Raring to go, "We were in here clearing things out even during the Christmas holidays," Charlie recounted. Sticklers for the perfect venue, they had the original flooring material torn out for a more suitable material and even transferred the location of the stairs from the back of the shop closer to the entrance.

Now the interiors include posters and a few memorabilia displayed for patrons to admire. I especially like one of their counters where the top is shaped like an electric guitar with the hole in the middle as the trash bin. There are even strings attached to the contraption and will play, albeit out of tune since it isn't a real guitar.

Cupa Java
Brews Buddies uses Arabica beans which are less acidic than most other coffee beans. They take pride in the fact that their beans are locally sourced, "unlike other coffee shops which import their beans
(even their paper napkins), which in turn, makes it more expensive for their patrons."

They've also invested in state-of-the-line Italian espresso machines. "In other coffee shops, the machines require the baristas to time the coffee preparation, each time you order the same drink, it may not taste the same because different persons prepare and time it differently," explains Dodo, "our machines are fully calibrated and have timers, which is why each cup you get from us tastes the same."

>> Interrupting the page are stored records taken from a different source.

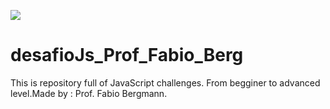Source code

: ![](https://www.behance.net/gallery/143333211/BANNER-desafioJs_Prof_Fabio_Berg/modules/809827127)



# desafioJs_Prof_Fabio_Berg


This is repository full of JavaScript challenges. From begginer to advanced level.Made by : Prof. Fabio Bergmann.
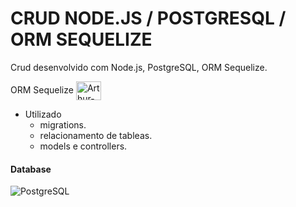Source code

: # CRUD NODE.JS / POSTGRESQL / ORM SEQUELIZE

Crud desenvolvido com Node.js, PostgreSQL, ORM Sequelize.

<div style="display: inline_block">
  ORM Sequelize
  <img align="center" alt="Arthur-Python" height="30" width="40" src="https://symbols.getvecta.com/stencil_95/67_sequelize-icon.54c1e009e5.svg">
</div>

- Utilizado
  - migrations.
  - relacionamento de tableas.
  - models e controllers.

#### Database

![PostgreSQL](https://img.shields.io/badge/PostgreSQL-%234ea94b.svg?style=for-the-badge&logo=postgresql&logoColor=white)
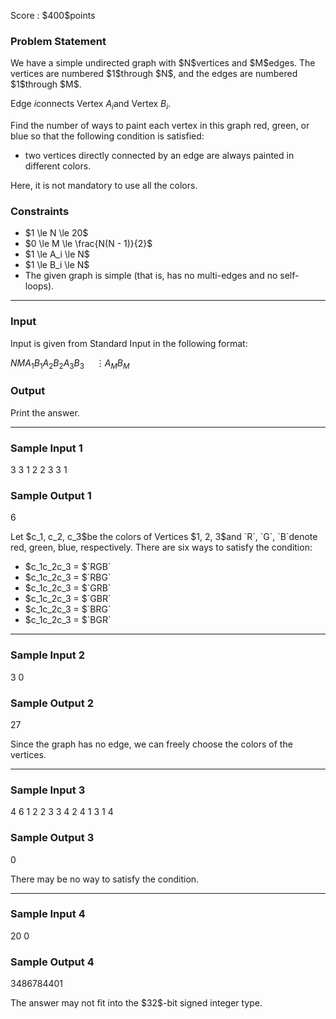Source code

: 
<div>

<span>

<span>

<p>
Score : $400$points
</p>

<div>

<section>

### **Problem Statement**

<p>
We have a simple undirected graph with $N$vertices and $M$edges. The vertices are numbered $1$through $N$, and the edges are numbered $1$through $M$.

Edge $i$connects Vertex $A_i$and Vertex $B_i$.

Find the number of ways to paint each vertex in this graph red, green, or blue so that the following condition is satisfied:
</p>

<ul>

<li>
two vertices directly connected by an edge are always painted in different colors.
</li>

</ul>

<p>
Here, it is not mandatory to use all the colors.
</p>

</section>

</div>

<div>

<section>

### **Constraints**

<ul>

<li>
$1 \le N \le 20$
</li>

<li>
$0 \le M \le \frac{N(N - 1)}{2}$
</li>

<li>
$1 \le A_i \le N$
</li>

<li>
$1 \le B_i \le N$
</li>

<li>
The given graph is simple (that is, has no multi-edges and no self-loops).
</li>

</ul>

</section>

</div>

---

<div>

<div>

<section>

### **Input**

<p>
Input is given from Standard Input in the following format:
</p>

<div>

$N$$M$$A_1$$B_1$$A_2$$B_2$$A_3$$B_3$$\hspace{15pt} \vdots$$A_M$$B_M$
</div>

</section>

</div>

<div>

<section>

### **Output**

<p>
Print the answer.
</p>

</section>

</div>

</div>

---

<div>

<section>

### **Sample Input 1**

<div>

3 3
1 2
2 3
3 1

</div>

</section>

</div>

<div>

<section>

### **Sample Output 1**

<div>

6

</div>

<p>
Let $c_1, c_2, c_3$be the colors of Vertices $1, 2, 3$and `R`, `G`, `B`denote red, green, blue, respectively. There are six ways to satisfy the condition:
</p>

<ul>

<li>
$c_1c_2c_3 = $`RGB`
</li>

<li>
$c_1c_2c_3 = $`RBG`
</li>

<li>
$c_1c_2c_3 = $`GRB`
</li>

<li>
$c_1c_2c_3 = $`GBR`
</li>

<li>
$c_1c_2c_3 = $`BRG`
</li>

<li>
$c_1c_2c_3 = $`BGR`
</li>

</ul>

</section>

</div>

---

<div>

<section>

### **Sample Input 2**

<div>

3 0

</div>

</section>

</div>

<div>

<section>

### **Sample Output 2**

<div>

27

</div>

<p>
Since the graph has no edge, we can freely choose the colors of the vertices.
</p>

</section>

</div>

---

<div>

<section>

### **Sample Input 3**

<div>

4 6
1 2
2 3
3 4
2 4
1 3
1 4

</div>

</section>

</div>

<div>

<section>

### **Sample Output 3**

<div>

0

</div>

<p>
There may be no way to satisfy the condition.
</p>

</section>

</div>

---

<div>

<section>

### **Sample Input 4**

<div>

20 0

</div>

</section>

</div>

<div>

<section>

### **Sample Output 4**

<div>

3486784401

</div>

<p>
The answer may not fit into the $32$-bit signed integer type.
</p>

</section>

</div>

</span>

</span>

</div>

Of course, these guys don't just leave it all to these cold, impersonal machines, they take customer feedback seriously. "We're still in the process of achieving the perfect blends for most of our drinks. We take note of what our customers tell us. It's too sweet. It's too bitter." They shared a funny anecdote where they had a friend try one of their iced coffee mixtures while it was still in the test kitchen phase, only to have him claim that it was too bitter. They all had a good laugh when they realized later on that they'd forgotten to put in the sugar that time.

Aside from Leslie, who is based in the U.S., these guys are usually in the café in late afternoons to chat with customers. Some regulars come in to share and trade information on good places to eat in the city. If you get a chance, chat these guys up; they have a plethora of recommendations on where the good places to eat are.

Regulars
Yep, regulars. This café is not even one year old yet and they already have people who come in everyday to get their usual caffeine fix. Charlie recounts how one customer used to be surly and would complain about everything, but now, "He comes in regularly, smiling and trading jokes with our lady baristas. When we see him walking in the streets, he'll wave at us."

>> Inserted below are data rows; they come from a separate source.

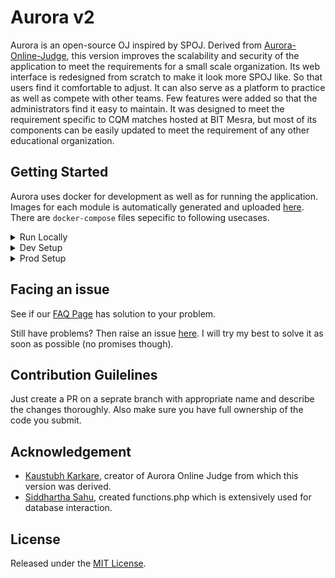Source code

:Aurora v2
=========

Aurora is an open-source OJ inspired by SPOJ. Derived from [Aurora-Online-Judge](https://github.com/kaustubh-karkare/aurora-online-judge), this version improves the scalability and security of the application to meet the requirements for a small scale organization. Its web interface is redesigned from scratch to make it look more SPOJ like. So that users find it comfortable to adjust. It can also serve as a platform to practice as well as compete with other teams. Few features were added so that the administrators find it easy to maintain.
It was designed to meet the requirement specific to CQM matches hosted at BIT Mesra, but most of its components can be easily updated to meet the requirement of any other educational organization.

Getting Started
---------------

Aurora uses docker for development as well as for running the application. Images for each module is automatically generated and uploaded [here](https://github.com/pushkar8723/aurora/packages).
There are `docker-compose` files sepecific to following usecases.

<details>
<summary>Run Locally</summary>

> **[docker-compose.yml](https://github.com/pushkar8723/aurora/blob/master/docker-compose.yml)** can be used to simple run and test out Aurora on a local environment.
>
> Simply run `docker-compose up` to pull all the images and run it.
>
> Then visit [localhost](http://localhost) to test the application.
>
> **_Note:_ Since we are using Github packages, you would need to [configure docker for use with Github token](https://help.github.com/en/packages/using-github-packages-with-your-projects-ecosystem/configuring-docker-for-use-with-github-packages) or docker won't be able to pull the images and docker may start building the image instead. You can follow our [Docker Setup Guide](https://github.com/pushkar8723/aurora/wiki/Docker-Setup) to mitigate this build step.**
</details>

<details>
<summary>Dev Setup</summary>

> **[docker-compose.dev.yml](https://github.com/pushkar8723/aurora/blob/master/docker-compose.dev.yml)** can be used to build, run and test out Aurora on a local environment.
>
> Simply run `docker-compose -f docker-compose.dev.yml build` to build.
>
> Run `docker-compose -f docker-compose.dev.yml up` to run it on [localhost](http://localhost).
</details>

<details>
<summary>Prod Setup</summary>

> **[docker-compose.prod.yml](https://github.com/pushkar8723/aurora/blob/master/docker-compose.prod.yml)** is meant to be used as template for prod configuration.
>
> Check our [guidelines](https://github.com/pushkar8723/aurora/wiki/Guidelines-for-Using-Docker-Images-in-Production) on how to use this template.
</details>

Facing an issue
---------------

See if our [FAQ Page](https://github.com/pushkar8723/Aurora/wiki/FAQ) has solution to your problem.

Still have problems? Then raise an issue [here](https://github.com/pushkar8723/Aurora/issues). I will try my best to solve it as soon as possible (no promises though).

Contribution Guilelines
-----------------------

Just create a PR on a seprate branch with appropriate name and describe the changes thoroughly.
Also make sure you have full ownership of the code you submit.

Acknowledgement
---------------

* [Kaustubh Karkare](https://github.com/kaustubh-karkare), creator of Aurora Online Judge from which this version was derived.
* [Siddhartha Sahu](https://github.com/sdht0), created functions.php which is extensively used for database interaction.

License
-------

Released under the [MIT License](http://opensource.org/licenses/MIT).
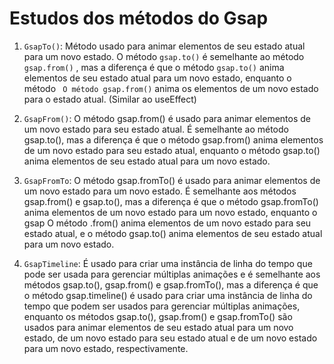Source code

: # Estudos dos métodos do Gsap

1. `GsapTo()`: Método usado para animar elementos de seu estado atual para um novo estado. O método `gsap.to()` é semelhante ao método `gsap.from()` , mas a diferença é que o método `gsap.to()` anima elementos de seu estado atual para um novo estado, enquanto o método ` O método gsap.from()` anima os elementos de um novo estado para o estado atual. (Similar ao useEffect)

2. `GsapFrom()`: O método gsap.from() é usado para animar elementos de um novo estado para seu estado atual.
É semelhante ao método gsap.to(), mas a diferença é que o método gsap.from() anima elementos de um novo estado para seu estado atual, enquanto o método gsap.to() anima elementos de seu estado atual para um novo estado.

3. `GsapFromTo`: O método gsap.fromTo() é usado para animar elementos de um novo estado para um novo estado.
É semelhante aos métodos gsap.from() e gsap.to(), mas a diferença é que o método gsap.fromTo() anima elementos de um novo estado para um novo estado, enquanto o gsap O método .from() anima elementos de um novo estado para seu estado atual, e o método gsap.to() anima elementos de seu estado atual para um novo estado.

4. `GsapTimeline`: É usado para criar uma instância de linha do tempo que pode ser usada para gerenciar múltiplas animações e é semelhante aos métodos gsap.to(), gsap.from() e gsap.fromTo(), mas a diferença é que o método gsap.timeline() é usado para criar uma instância de linha do tempo que podem ser usados para gerenciar múltiplas animações, enquanto os métodos gsap.to(), gsap.from() e gsap.fromTo() são usados para animar elementos de seu estado atual para um novo estado, de um novo estado para seu estado atual e de um novo estado para um novo estado, respectivamente.
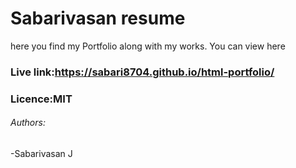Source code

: # Sabarivasan resume
here you find my Portfolio along with my works. You can view here

### Live link:https://sabari8704.github.io/html-portfolio/

### Licence:MIT

###### Authors:
-Sabarivasan J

Among their regulars, they have a vendor in nearby Divisoria who will come in every morning for her breakfast coffee to go and they have one guy who comes all the way from Makati at least every two weeks to get his taste of the place. There are a lot of offerings for people to choose, and I really like the creative names they've given their concoctions.

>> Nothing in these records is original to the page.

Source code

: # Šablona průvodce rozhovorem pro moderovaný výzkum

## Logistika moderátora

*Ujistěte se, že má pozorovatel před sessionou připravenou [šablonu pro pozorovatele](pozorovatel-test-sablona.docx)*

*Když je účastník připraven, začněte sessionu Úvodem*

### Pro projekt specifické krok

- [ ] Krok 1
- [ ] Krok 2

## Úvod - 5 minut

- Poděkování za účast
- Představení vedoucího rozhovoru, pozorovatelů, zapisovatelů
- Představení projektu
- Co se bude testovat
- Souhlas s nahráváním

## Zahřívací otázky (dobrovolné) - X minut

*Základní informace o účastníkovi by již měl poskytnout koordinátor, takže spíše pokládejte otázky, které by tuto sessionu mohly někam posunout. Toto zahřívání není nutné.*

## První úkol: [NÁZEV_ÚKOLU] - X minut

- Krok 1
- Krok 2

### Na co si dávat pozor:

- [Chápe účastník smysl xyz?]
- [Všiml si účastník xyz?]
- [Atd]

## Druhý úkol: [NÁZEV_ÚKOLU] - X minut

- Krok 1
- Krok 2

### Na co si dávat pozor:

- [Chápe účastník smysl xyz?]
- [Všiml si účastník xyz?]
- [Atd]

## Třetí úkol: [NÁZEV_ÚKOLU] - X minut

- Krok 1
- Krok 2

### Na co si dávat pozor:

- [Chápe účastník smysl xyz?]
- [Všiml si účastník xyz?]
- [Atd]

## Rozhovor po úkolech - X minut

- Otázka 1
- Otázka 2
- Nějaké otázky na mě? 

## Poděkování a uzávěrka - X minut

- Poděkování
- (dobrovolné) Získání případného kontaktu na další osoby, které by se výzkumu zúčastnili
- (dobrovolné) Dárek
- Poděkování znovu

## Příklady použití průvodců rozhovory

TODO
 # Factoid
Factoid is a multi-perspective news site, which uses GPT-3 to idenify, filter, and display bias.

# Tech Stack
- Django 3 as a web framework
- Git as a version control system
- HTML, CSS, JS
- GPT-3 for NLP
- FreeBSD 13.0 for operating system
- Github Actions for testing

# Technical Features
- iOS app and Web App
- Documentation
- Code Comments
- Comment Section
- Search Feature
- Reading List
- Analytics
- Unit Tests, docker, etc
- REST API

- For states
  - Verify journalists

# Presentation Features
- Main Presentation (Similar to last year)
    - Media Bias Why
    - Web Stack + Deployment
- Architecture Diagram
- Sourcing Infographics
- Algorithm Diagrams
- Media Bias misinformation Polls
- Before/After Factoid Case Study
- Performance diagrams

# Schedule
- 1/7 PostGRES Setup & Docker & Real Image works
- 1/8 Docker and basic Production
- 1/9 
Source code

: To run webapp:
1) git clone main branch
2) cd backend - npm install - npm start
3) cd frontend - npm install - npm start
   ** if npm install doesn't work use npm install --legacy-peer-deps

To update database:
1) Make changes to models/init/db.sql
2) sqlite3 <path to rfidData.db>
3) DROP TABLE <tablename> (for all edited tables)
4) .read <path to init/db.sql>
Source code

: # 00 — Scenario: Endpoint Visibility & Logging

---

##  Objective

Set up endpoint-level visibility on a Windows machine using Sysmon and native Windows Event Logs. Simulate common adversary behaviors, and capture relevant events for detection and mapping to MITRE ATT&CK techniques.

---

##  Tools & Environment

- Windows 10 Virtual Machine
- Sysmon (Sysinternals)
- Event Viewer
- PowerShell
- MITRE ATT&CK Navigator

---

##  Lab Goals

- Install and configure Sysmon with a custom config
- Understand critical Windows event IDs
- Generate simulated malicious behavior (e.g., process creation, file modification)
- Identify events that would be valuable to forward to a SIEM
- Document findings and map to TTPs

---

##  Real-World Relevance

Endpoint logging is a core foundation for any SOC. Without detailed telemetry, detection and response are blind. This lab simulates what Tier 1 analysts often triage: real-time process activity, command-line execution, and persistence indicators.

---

Desert Storms for the hot coffees and Cold Fronts for the iced coffee mixes. Aside from the usual sandwiches and cookies, Brews Buddies also offers pastries and paninis. Most of the names are play on words, like Let's Do The Twist for their cinnamon rolls and Uncle Ham for their deli ham sandwich, obviously based on Uncle Sam. They're also currently testing a new dessert that will debut soon, a coffee jelly concoction called Jelly Be Good.

Before anyone assumes that this coffee shop is American in origin, the owners are quick to dispel that notion. They do take it as a compliment that people think highly enough of their café to assume it must be a franchise of some sort. The flipside of this is that, "We've actually received inquiries for franchising," confides Dodo.

For now, they're still improving what they have to offer. They've recently started delivery service for the Binondo and Escolta areas, good news for the downtown yuppies who need their caffeine for the day. They also offer the second floor for business meetings and other special functions like birthday parties and even occasional Bible study sessions. The shop closes around 8 PM on most evenings but can accommodate special requests from big groups to stay open late.